La palette s’assagit pour d’autres œuvres récentes, comme Baluchons 3 (2017). Ce thème des balu­chons avait été présent dans l’expo­si­tion Les Femmes et la guerre (2017) à la galerie Claude Lemand. L’artiste tra­vaille sur cet acces­soire qui est, pour les femmes syri­ennes, celui du nomadisme par excel­lence. Facile à con­stituer et à trans­porter, il accom­pagne les fuites, les migra­tions, con­tient les sou­venirs, pré­figure un nou­veau départ. Le tissu blanc de ces bagages de for­tune, fab­riqué à Hama (ville située entre Homs et Alep), est imprimé de motifs noirs et rouges typ­iques, reportés à la main à l’aide de tam­pons, suivant une méthode tra­di­tion­nelle. Mais, dans la présente ver­sion, Khaled Takreti apporte une note per­son­nelle et affec­tive : le sac est ouvert, dévoilant un passe­port, une enveloppe et, surtout, un por­trait de sa mère, que l’on retrouve dans nombre de ses pein­tures.
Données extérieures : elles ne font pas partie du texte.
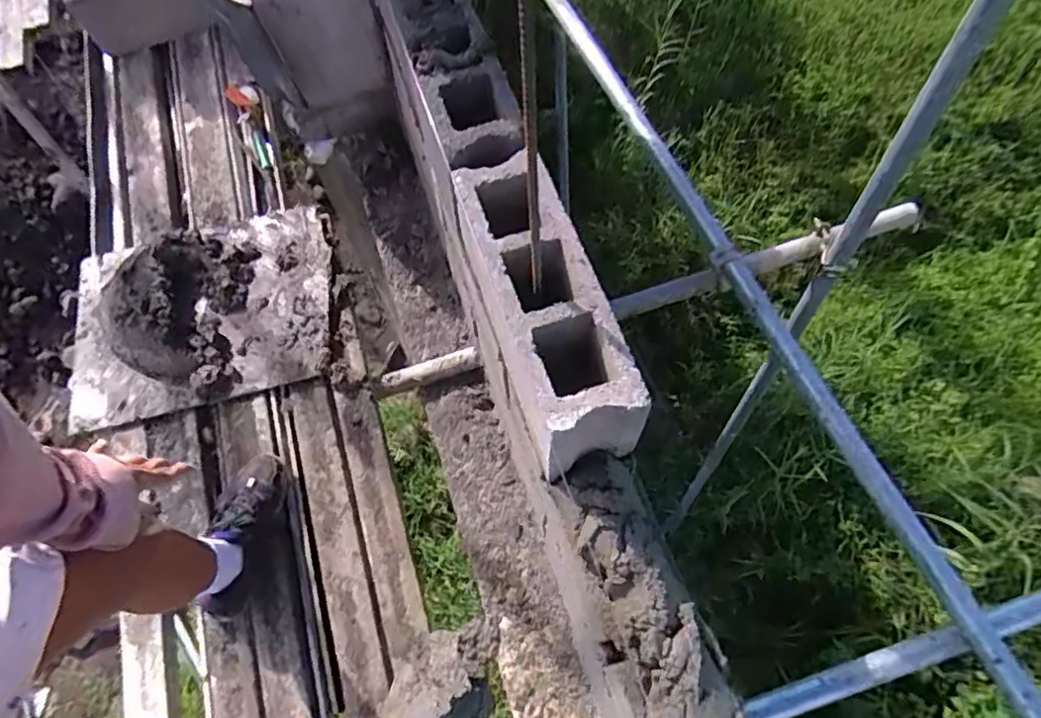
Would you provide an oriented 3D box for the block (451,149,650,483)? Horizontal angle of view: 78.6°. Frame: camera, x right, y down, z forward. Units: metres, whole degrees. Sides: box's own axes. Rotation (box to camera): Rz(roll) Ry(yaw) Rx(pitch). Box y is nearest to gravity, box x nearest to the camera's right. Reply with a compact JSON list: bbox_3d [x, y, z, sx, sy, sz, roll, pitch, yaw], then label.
[{"bbox_3d":[0.029,-0.066,0.829,0.122,0.160,0.401,-17,63,-7],"label":"block"}]

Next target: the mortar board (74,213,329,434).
[{"bbox_3d":[-0.702,-0.112,1.369,0.551,0.104,0.468,-9,63,-3],"label":"mortar board"}]

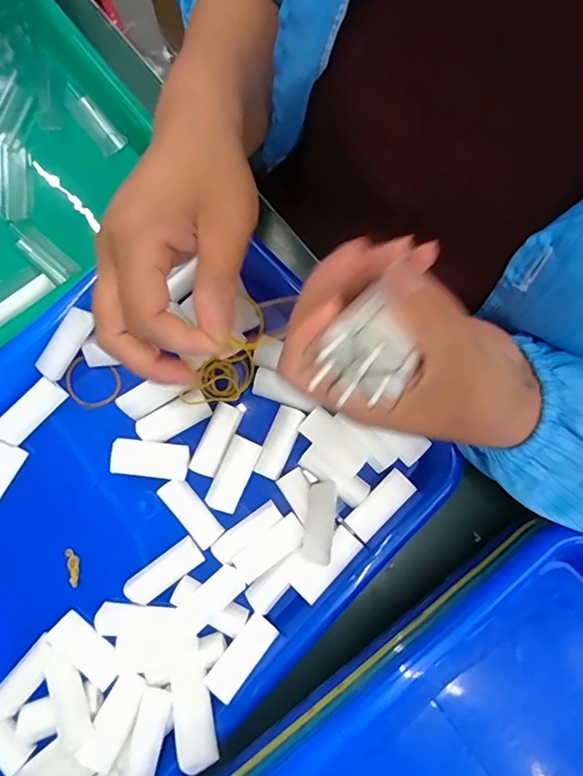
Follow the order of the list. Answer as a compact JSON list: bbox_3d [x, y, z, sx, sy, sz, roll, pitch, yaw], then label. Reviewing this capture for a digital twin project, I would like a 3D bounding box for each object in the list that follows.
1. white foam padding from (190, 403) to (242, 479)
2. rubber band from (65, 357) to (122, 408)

Silence, ça pousse ! (2020) - dévoile des plantes insen­si­bles à ce qui les entoure, mais l’ironie, dans ce titre emprunté à une anodine émission de télévi­sion, s’impose à nous. Mon amie la rose où les nuances de gris du ciel et du sol vien­nent com­penser le paysage coloré d’un jardin, au point que l’on se demande si le per­son­nage allongé dans le transat est tou­jours vivant est empreint d’une forme de nos­talgie. Sa palette s’assombrit dans la grande toile Exil 1 (2017), titre on ne peut plus évocateur, où le spec­ta­teur regarde un ate­lier dés­espéré­ment vide sur lequel s’abat une lumière glauque.

Pourtant, chez Khaled Takreti, c’est dans la monochromie que se joue la tragédie. Notre-Dame (2019), qui dis­simule un dis­cret auto­por­trait, rend hom­mage à la cathé­drale incendiée ; Beyrouth (2020) résonne comme un hom­mage à la cap­i­tale avant l’explo­sion, à travers des éléments nar­ratifs facile­ment recon­naiss­ables (le Rocher aux pigeons de Raouché, un plan de la ville, la Statue des Martyrs, une façade peinte sur un immeuble d’Hamra, un mur tagué d’un por­trait de Fairouz par Yazan Halwani, etc.). Mais c’est avec Les Femmes et la guerre 7 (2016) que s’exprime le trag­ique avec le plus de force. Ce por­trait s’inscrit dans une série de 16 toiles qui furent exposées à la Galerie Claude Lemand. Longiligne, debout, se détachant sur un fond noir, la femme représentée occupe tout l’espace, regarde silen­cieuse­ment le spec­ta­teur. Son statisme nous hante. L’uni­for­mité chro­ma­tique n’est toute­fois qu’une illu­sion ; le vête­ment et le corps réser­vent de dis­crets jeux de matière. Tristesse et dig­nité s’expri­ment sur le visage de cette femme com­pa­rable à une Mater dolorosa, dans l’accep­tion, non pas religieuse, mais uni­verselle du terme.

Trop longtemps ignoré - sin­gulière­ment et para­doxale­ment en France, car Berlin ou Londres l’ont depuis longtemps décou­vert et célébré - l’art con­tem­po­rain libanais et libano-syrien méri­tait cette indis­pens­able mise en lumière.